§ **TASK**: Lines with the word "goods" are the ones wanted. Copy each of them from the entries below.

§ **Saved entries**:
*** Begin section ***
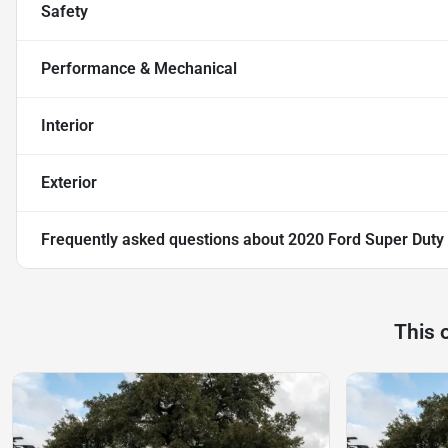
Safety
Performance & Mechanical
Interior
Exterior
Frequently asked questions about
2020 Ford Super Dut
This 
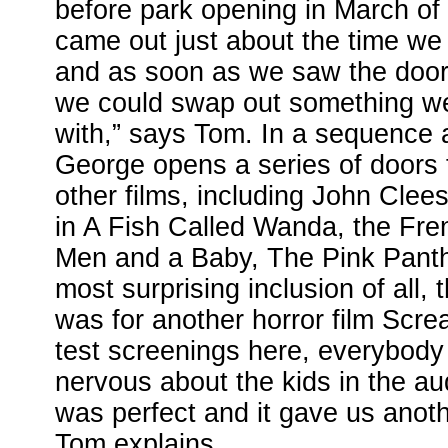
before park opening in March of
came out just about the time we 
and as soon as we saw the doo
we could swap out something w
with,” says Tom. In a sequence a
George opens a series of doors 
other films, including John Clee
in A Fish Called Wanda, the Fren
Men and a Baby, The Pink Panth
most surprising inclusion of all,
was for another horror film Scr
test screenings here, everybody so
nervous about the kids in the a
was perfect and it gave us anoth
Tom explains.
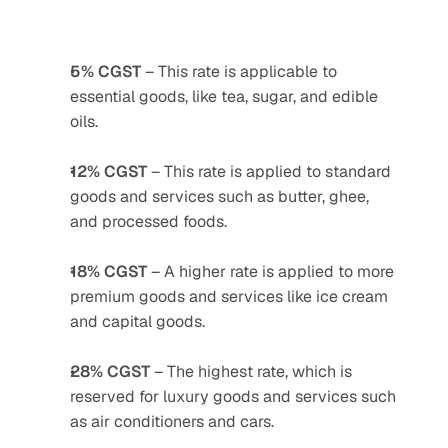
5% CGST
 – This rate is applicable to 
essential goods, like tea, sugar, and edible 
oils.
12% CGST
 – This rate is applied to standard 
goods and services such as butter, ghee, 
and processed foods.
18% CGST
 – A higher rate is applied to more 
premium goods and services like ice cream 
and capital goods.
28% CGST
 – The highest rate, which is 
reserved for luxury goods and services such 
as air conditioners and cars.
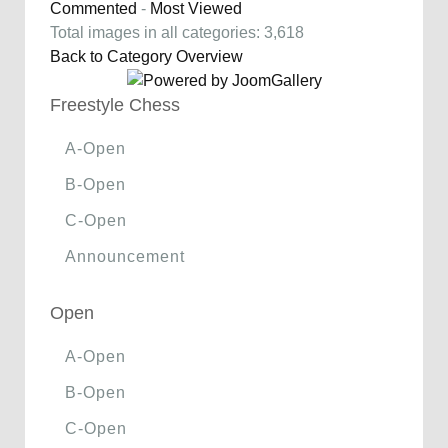
Commented
-
Most Viewed
Total images in all categories: 3,618
Back to Category Overview
Freestyle Chess
A-Open
B-Open
C-Open
Announcement
Open
A-Open
B-Open
C-Open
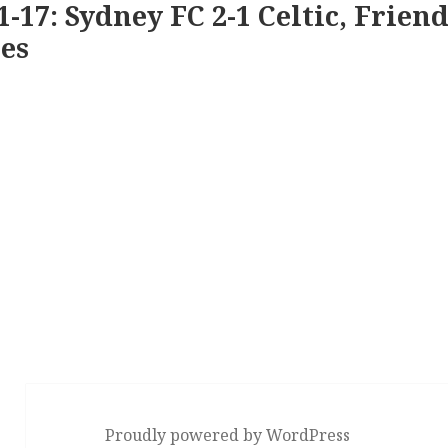
1-17: Sydney FC 2-1 Celtic, Friend
es
Proudly powered by WordPress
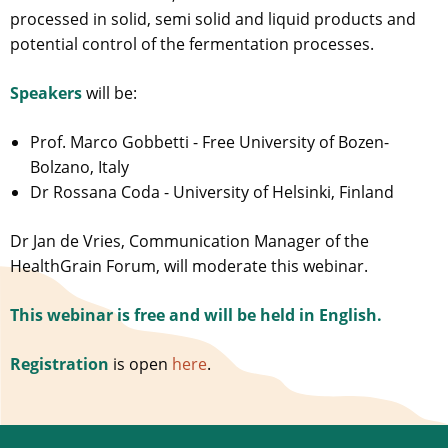
processed in solid, semi solid and liquid products and
potential control of the fermentation processes.
Speakers
will be:
Prof. Marco Gobbetti - Free University of Bozen-
Bolzano, Italy
Dr Rossana Coda - University of Helsinki, Finland
Dr Jan de Vries, Communication Manager of the
HealthGrain Forum, will moderate this webinar.
This webinar is free and will be held in English.
Registration
is open
here
.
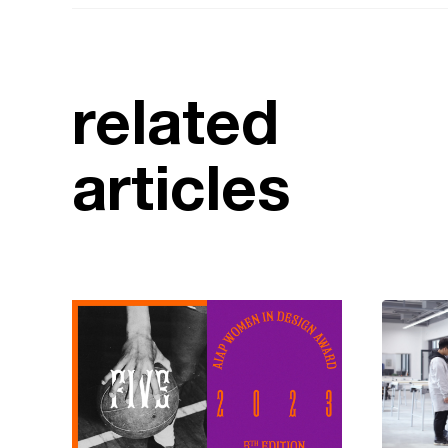
related
articles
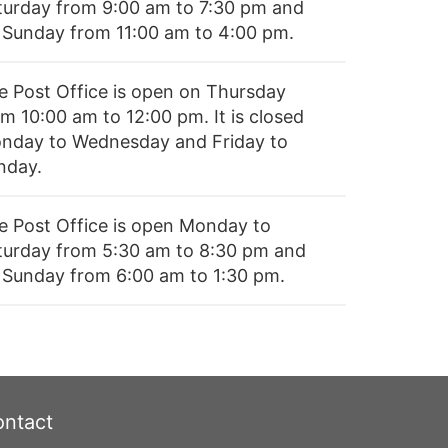
turday from 9:00 am to 7:30 pm and
 Sunday from 11:00 am to 4:00 pm.
e Post Office is open on Thursday
m 10:00 am to 12:00 pm. It is closed
nday to Wednesday and Friday to
nday.
e Post Office is open Monday to
turday from 5:30 am to 8:30 pm and
 Sunday from 6:00 am to 1:30 pm.
ntact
*** End section ***
§ **ANSWER TO THE PROBLEM**:
essential goods, like tea, sugar, and edible 
goods and services such as butter, ghee, 
premium goods and services like ice cream 
and capital goods.
reserved for luxury goods and services such 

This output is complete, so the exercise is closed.